Dataset extract ▸
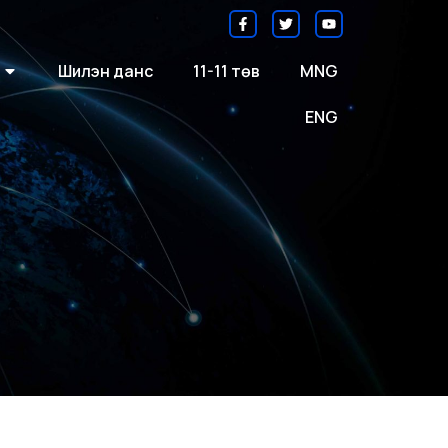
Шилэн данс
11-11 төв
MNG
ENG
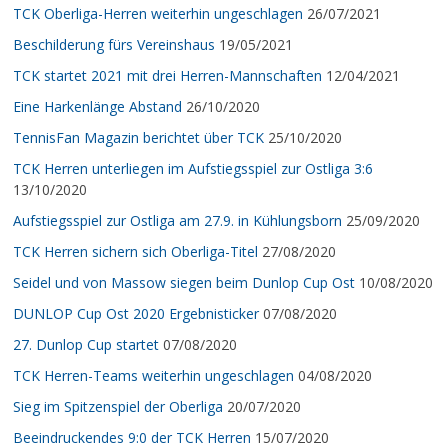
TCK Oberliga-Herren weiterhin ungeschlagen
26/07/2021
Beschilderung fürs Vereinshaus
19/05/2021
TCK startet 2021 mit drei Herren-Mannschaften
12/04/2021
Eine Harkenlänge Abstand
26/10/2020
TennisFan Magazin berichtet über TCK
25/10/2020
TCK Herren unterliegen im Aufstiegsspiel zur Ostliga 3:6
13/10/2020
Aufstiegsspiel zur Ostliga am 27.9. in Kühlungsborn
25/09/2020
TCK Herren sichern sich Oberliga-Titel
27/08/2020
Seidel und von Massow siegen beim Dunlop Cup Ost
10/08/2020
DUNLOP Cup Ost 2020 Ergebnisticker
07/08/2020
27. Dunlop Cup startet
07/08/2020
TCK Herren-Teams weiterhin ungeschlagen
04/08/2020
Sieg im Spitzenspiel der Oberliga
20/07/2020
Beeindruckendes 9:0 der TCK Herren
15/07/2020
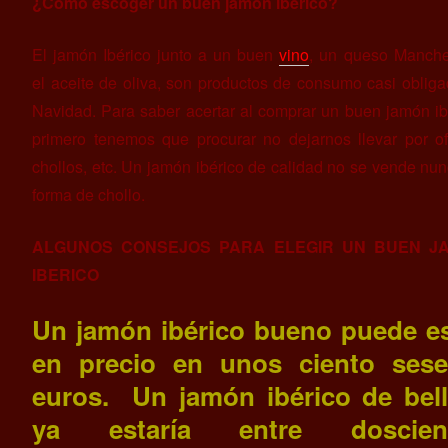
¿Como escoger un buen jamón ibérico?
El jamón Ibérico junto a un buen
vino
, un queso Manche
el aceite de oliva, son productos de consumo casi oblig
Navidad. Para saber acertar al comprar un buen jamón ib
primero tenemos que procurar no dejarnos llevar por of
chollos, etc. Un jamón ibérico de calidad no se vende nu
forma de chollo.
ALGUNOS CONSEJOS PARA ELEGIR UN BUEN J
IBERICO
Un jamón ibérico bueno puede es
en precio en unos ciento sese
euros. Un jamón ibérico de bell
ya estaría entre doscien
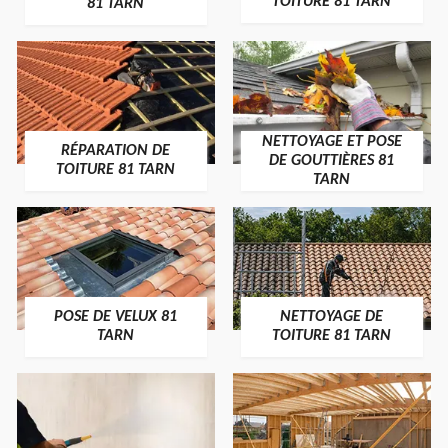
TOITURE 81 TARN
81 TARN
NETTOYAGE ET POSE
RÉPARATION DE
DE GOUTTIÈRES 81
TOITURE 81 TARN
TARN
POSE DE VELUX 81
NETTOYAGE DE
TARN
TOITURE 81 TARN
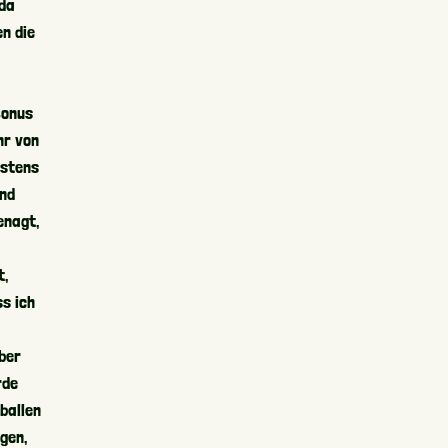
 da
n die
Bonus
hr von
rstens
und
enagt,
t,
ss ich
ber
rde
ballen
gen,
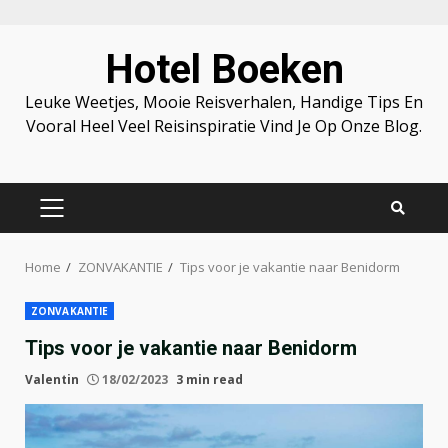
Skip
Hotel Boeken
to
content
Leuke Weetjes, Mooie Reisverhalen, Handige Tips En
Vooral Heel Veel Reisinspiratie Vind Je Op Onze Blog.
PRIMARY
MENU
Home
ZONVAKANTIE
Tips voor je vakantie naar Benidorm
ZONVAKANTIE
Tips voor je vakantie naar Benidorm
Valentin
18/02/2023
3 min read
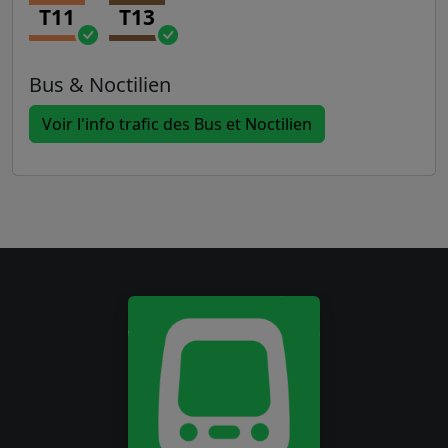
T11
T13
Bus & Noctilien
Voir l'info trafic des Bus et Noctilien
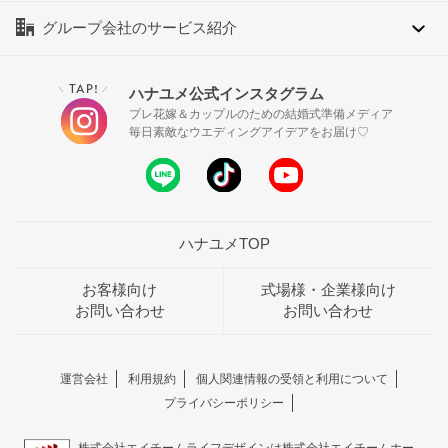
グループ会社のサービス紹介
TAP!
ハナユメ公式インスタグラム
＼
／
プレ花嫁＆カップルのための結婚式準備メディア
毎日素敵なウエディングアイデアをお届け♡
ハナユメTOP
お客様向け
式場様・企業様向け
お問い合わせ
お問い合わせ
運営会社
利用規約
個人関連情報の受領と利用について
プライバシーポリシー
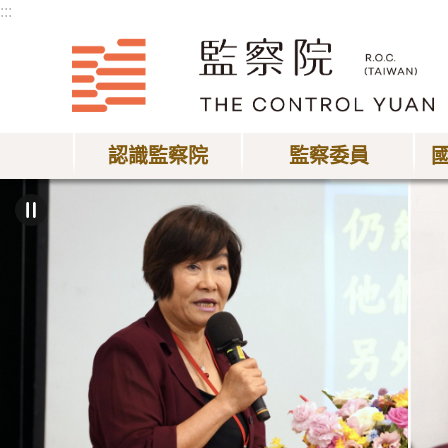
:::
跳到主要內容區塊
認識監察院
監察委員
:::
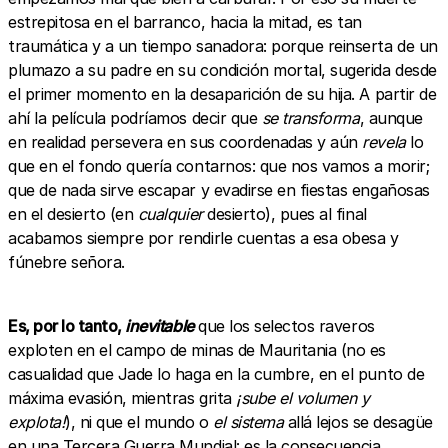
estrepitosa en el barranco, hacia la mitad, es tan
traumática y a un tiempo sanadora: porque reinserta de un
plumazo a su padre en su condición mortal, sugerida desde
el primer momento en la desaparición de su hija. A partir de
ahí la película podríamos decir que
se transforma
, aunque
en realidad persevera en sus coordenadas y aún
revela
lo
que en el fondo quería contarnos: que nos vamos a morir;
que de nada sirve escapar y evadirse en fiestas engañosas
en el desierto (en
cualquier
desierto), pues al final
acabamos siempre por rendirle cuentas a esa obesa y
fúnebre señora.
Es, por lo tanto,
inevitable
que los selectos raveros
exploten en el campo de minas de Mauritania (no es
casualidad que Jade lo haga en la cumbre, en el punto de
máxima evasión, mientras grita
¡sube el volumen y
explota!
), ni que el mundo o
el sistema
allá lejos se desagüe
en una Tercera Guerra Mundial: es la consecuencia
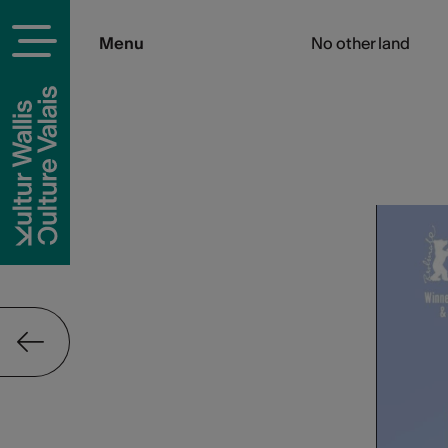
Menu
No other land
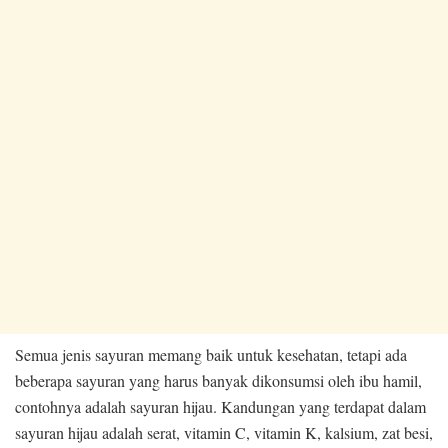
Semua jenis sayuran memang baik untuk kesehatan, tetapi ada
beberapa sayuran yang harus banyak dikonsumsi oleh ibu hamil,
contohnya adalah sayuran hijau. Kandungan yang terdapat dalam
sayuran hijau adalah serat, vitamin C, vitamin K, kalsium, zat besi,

Description of the task ▸ Print every record exactly without the images.

Task result ▸
Шилэн данс
11-11 төв
MNG
ENG
TCK Oberliga-Herren weiterhin ungeschlagen
26/07/2021
Beschilderung fürs Vereinshaus
19/05/2021
TCK startet 2021 mit drei Herren-Mannschaften
12/04/2021
Eine Harkenlänge Abstand
26/10/2020
TennisFan Magazin berichtet über TCK
25/10/2020
TCK Herren unterliegen im Aufstiegsspiel zur Ostliga 3:6
13/10/2020
Aufstiegsspiel zur Ostliga am 27.9. in Kühlungsborn
25/09/2020
TCK Herren sichern sich Oberliga-Titel
27/08/2020
Seidel und von Massow siegen beim Dunlop Cup Ost
10/08/2020
DUNLOP Cup Ost 2020 Ergebnisticker
07/08/2020
27. Dunlop Cup startet
07/08/2020
TCK Herren-Teams weiterhin ungeschlagen
04/08/2020
Sieg im Spitzenspiel der Oberliga
20/07/2020
Beeindruckendes 9:0 der TCK Herren
15/07/2020
¿Como escoger un buen jamón ibérico?
El jamón Ibérico junto a un buen
vino
, un queso Manche
el aceite de oliva, son productos de consumo casi oblig
Navidad. Para saber acertar al comprar un buen jamón ib
primero tenemos que procurar no dejarnos llevar por of
chollos, etc. Un jamón ibérico de calidad no se vende nu
forma de chollo.
ALGUNOS CONSEJOS PARA ELEGIR UN BUEN J
IBERICO
Un jamón ibérico bueno puede es
en precio en unos ciento sese
euros. Un jamón ibérico de bell
ya estaría entre doscien
TOITURE 81 TARN
81 TARN
NETTOYAGE ET POSE
RÉPARATION DE
DE GOUTTIÈRES 81
TOITURE 81 TARN
TARN
POSE DE VELUX 81
NETTOYAGE DE
TARN
TOITURE 81 TARN
 da
n die
Bonus
hr von
rstens
und
enagt,
t,
ss ich
ber
rde
ballen
gen,
Skip
Hotel Boeken
to
content
Leuke Weetjes, Mooie Reisverhalen, Handige Tips En
Vooral Heel Veel Reisinspiratie Vind Je Op Onze Blog.
PRIMARY
MENU
Home
ZONVAKANTIE
Tips voor je vakantie naar Benidorm
ZONVAKANTIE
Tips voor je vakantie naar Benidorm
Valentin
18/02/2023
3 min read
T11
T13
Bus & Noctilien
Voir l'info trafic des Bus et Noctilien
グループ会社のサービス紹介
TAP!
ハナユメ公式インスタグラム
＼
／
プレ花嫁＆カップルのための結婚式準備メディア
毎日素敵なウエディングアイデアをお届け♡
ハナユメTOP
お客様向け
式場様・企業様向け
お問い合わせ
お問い合わせ
運営会社
利用規約
個人関連情報の受領と利用について
プライバシーポリシー
:::
跳到主要內容區塊
認識監察院
監察委員
:::
estrepitosa en el barranco, hacia la mitad, es tan
traumática y a un tiempo sanadora: porque reinserta de un
plumazo a su padre en su condición mortal, sugerida desde
el primer momento en la desaparición de su hija. A partir de
ahí la película podríamos decir que
se transforma
, aunque
en realidad persevera en sus coordenadas y aún
revela
lo
que en el fondo quería contarnos: que nos vamos a morir;
que de nada sirve escapar y evadirse en fiestas engañosas
en el desierto (en
cualquier
desierto), pues al final
acabamos siempre por rendirle cuentas a esa obesa y
fúnebre señora.
Es, por lo tanto,
inevitable
que los selectos raveros
exploten en el campo de minas de Mauritania (no es
casualidad que Jade lo haga en la cumbre, en el punto de
máxima evasión, mientras grita
¡sube el volumen y
explota!
), ni que el mundo o
el sistema
allá lejos se desagüe
en una Tercera Guerra Mundial: es la consecuencia
Menu
No other land
Semua jenis sayuran memang baik untuk kesehatan, tetapi ada
beberapa sayuran yang harus banyak dikonsumsi oleh ibu hamil,
contohnya adalah sayuran hijau. Kandungan yang terdapat dalam
sayuran hijau adalah serat, vitamin C, vitamin K, kalsium, zat besi,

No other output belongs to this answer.